A business closes at 9 PM. Cached search results from 8:58 PM still include it as open until the 5-minute TTL expires. Users navigate to a closed restaurant — broken trust, especially for late-night searches when this filter matters most.

→ Fix: Cache without open_now constraint, filter in application layer using hours schedule in the cached business document
📷
Pre-Signed URL Abuse

You issue a 5-minute pre-signed S3 URL. Nothing stops a client from uploading a malicious file type — an executable disguised as a JPEG — or sharing the URL externally before it expires.

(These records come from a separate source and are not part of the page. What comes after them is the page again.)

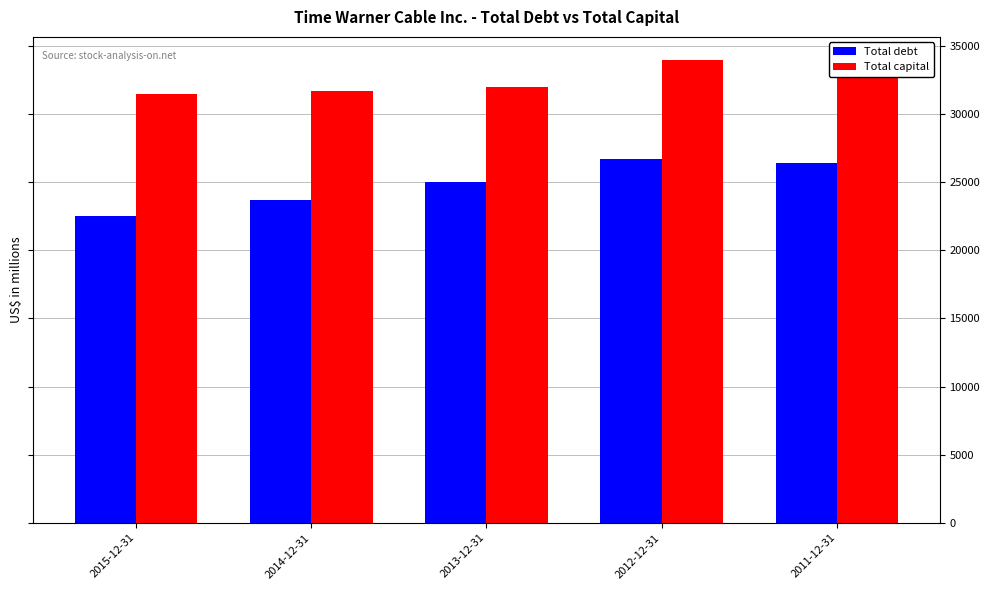

What are all the series names shown in the legend?

Total debt, Total capital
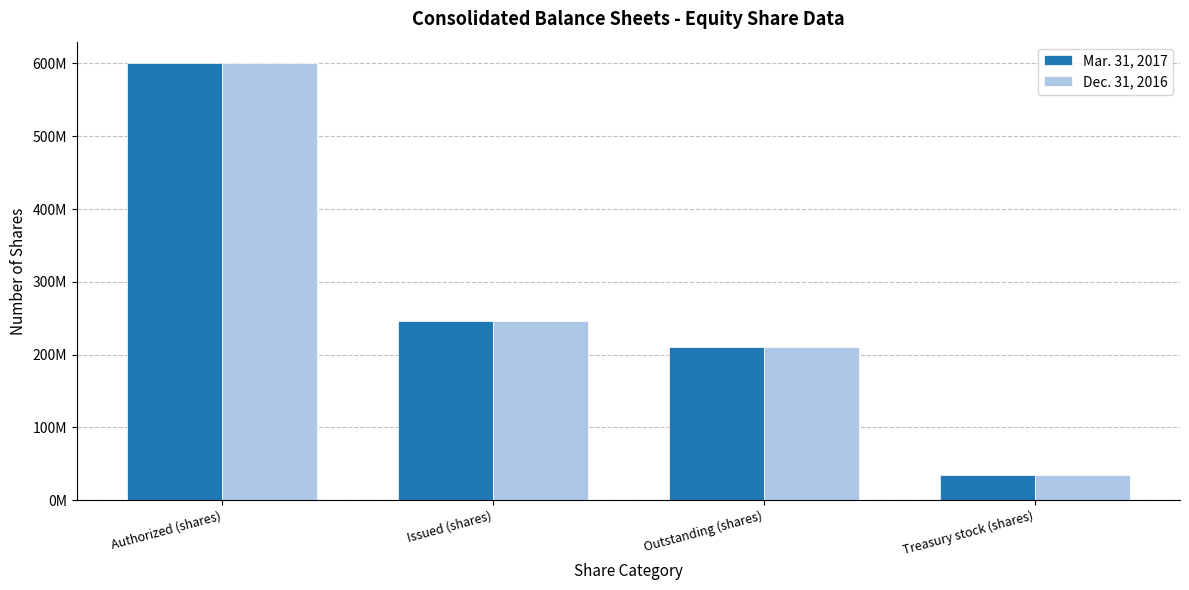

What position from the left is Issued (shares)?

2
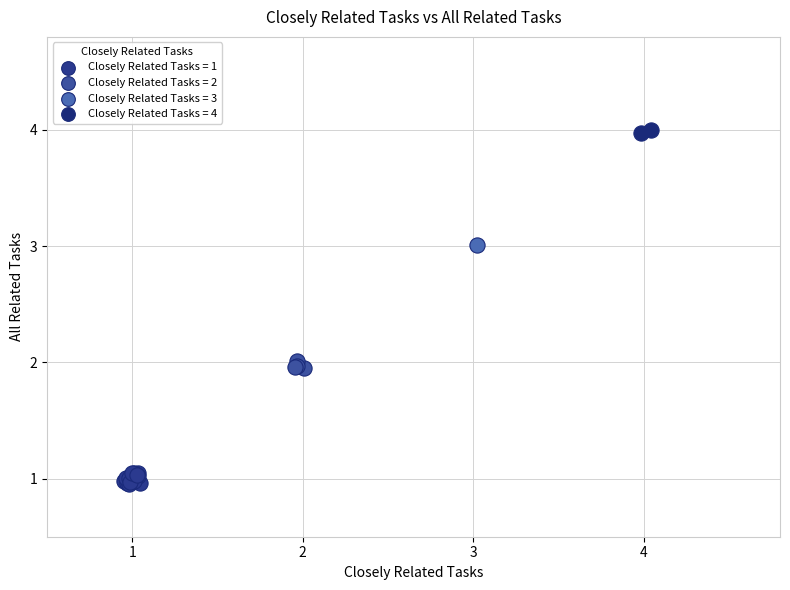

What are all the series names shown in the legend?

Closely Related Tasks = 1, Closely Related Tasks = 2, Closely Related Tasks = 3, Closely Related Tasks = 4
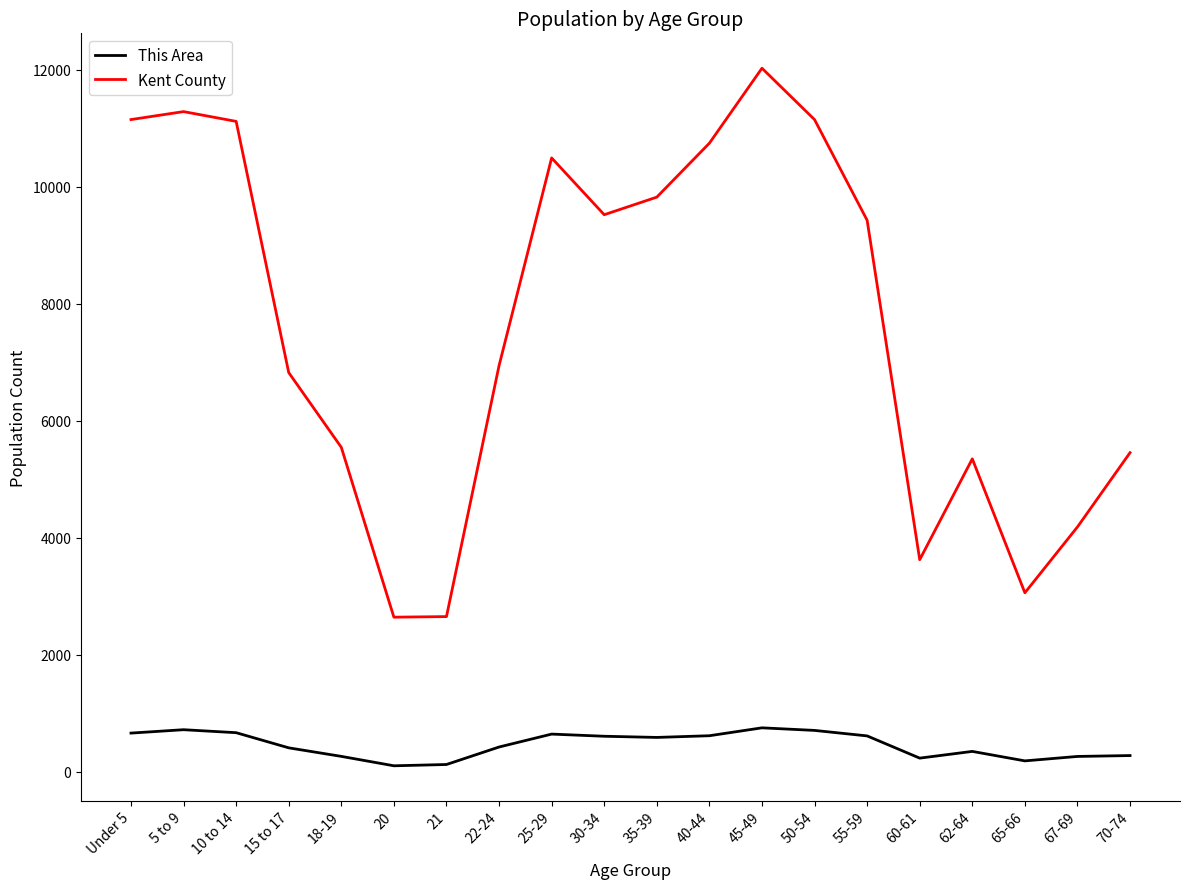

How many distinct data groups are displayed?

2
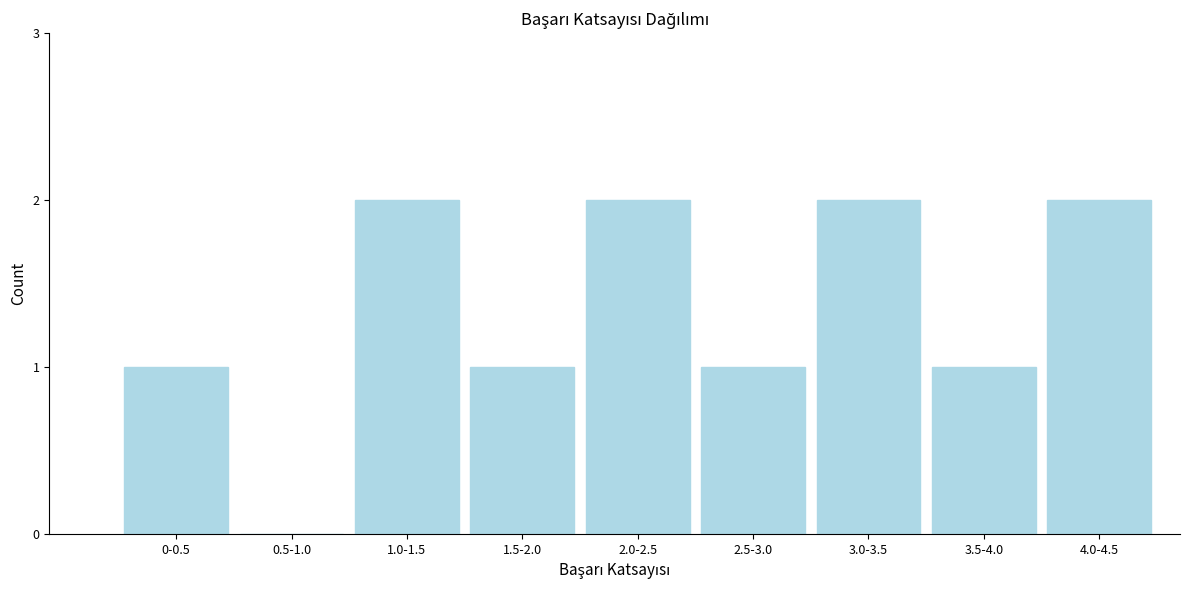

What is the ratio of the value at 3.5-4.0 to the value at 4.0-4.5?

0.5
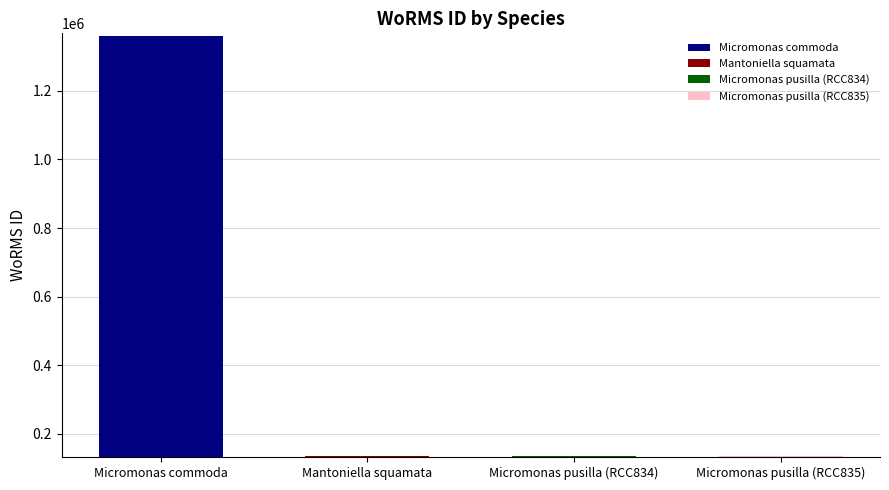

What is the label of the 1st bar from the left?

Micromonas commoda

→ Fix: Short expiry (5 min) + server-side validation after upload (MIME check, virus scan, resize) + only serve the processed version via CDN, never the raw upload
09

Interview Tips

01

Lead with the geospatial problem immediately. Most candidates say "index on lat/lng." Get ahead of this yourself: say "a naive lat/lng index fails because B-trees are one-dimensional — we need geohashing to collapse 2D space into a prefixable 1D key." Interviewers are waiting for you to recognise this. Don't wait to be prompted.

02

Know the geohash precision table. Interviewers love asking "what precision would you use?" A 6-character geohash covers roughly a city block — that is the right answer for most proximity search problems. 5-char for wider area searches, 7-char for dense urban environments.

03

The "open now" question is almost guaranteed. Have the answer ready before they ask: cache without the constraint, filter in application layer using the hours schedule embedded in the cached business document. "Just use a short TTL" is the wrong answer — it still serves stale results at closing time boundaries.

04

Separate retrieval from ranking explicitly. State this out loud: geohash query gets you a candidate set of ~500 businesses in under 10ms. Ranking runs after on that small set and is cheap. Two distinct phases, two distinct optimisations. Most candidates conflate these and confuse themselves.

05

Know the pre-signed URL pattern cold. If asked about photo uploads: "We never route photo bytes through our API servers. We issue a pre-signed S3 URL, the client uploads directly to S3, we validate server-side after upload." This shows you think about bandwidth and infrastructure costs, not just correctness.

06

Don't over-engineer the write path. Reviews write at 58 RPS. Candidates often reach for Cassandra for "user-generated content at scale." The right answer is PostgreSQL — 58 RPS is trivial for it. Let the actual numbers drive the decision, not the intuition that reviews always equals high write volume.

11

How the Design Evolves

Phase 1 — 0 to 10K users
Monolith + PostgreSQL with PostGIS

Single server, single database with PostGIS for geospatial queries. No geohashing needed yet — PostGIS handles the load cleanly. No cache, no queue, no CDN. Ship the product fast and validate it works.

Phase 2 — 10K to 1M users
Add Redis + Geohash Index + CDN

Switch to geohash-based indexing for cacheability. Add Redis in front of search and business reads. Move photos to S3 immediately — this is non-negotiable at any meaningful scale. Add a read replica. Most Yelp competitors live here their whole lives.

Phase 3 — 1M to 50M users
Microservices + Kafka + Horizontal Scale

Split search, business, and review into separate stateless services. Introduce Kafka for the review write path — enables the incremental aggregator pattern and opens the door to downstream analytics consumers. Shard the Business DB by geohash region to distribute load geographically.

Phase 4 — 50M+ users
Multi-Region + Elasticsearch + Flink

Multi-region active-active for latency. Add Elasticsearch as a dedicated search index — richer keyword matching, faceted filtering, BM25 relevance scoring that PostgreSQL can't match. Flink for real-time weighted ratings and review fraud detection at scale. Global CDN footprint for photo delivery.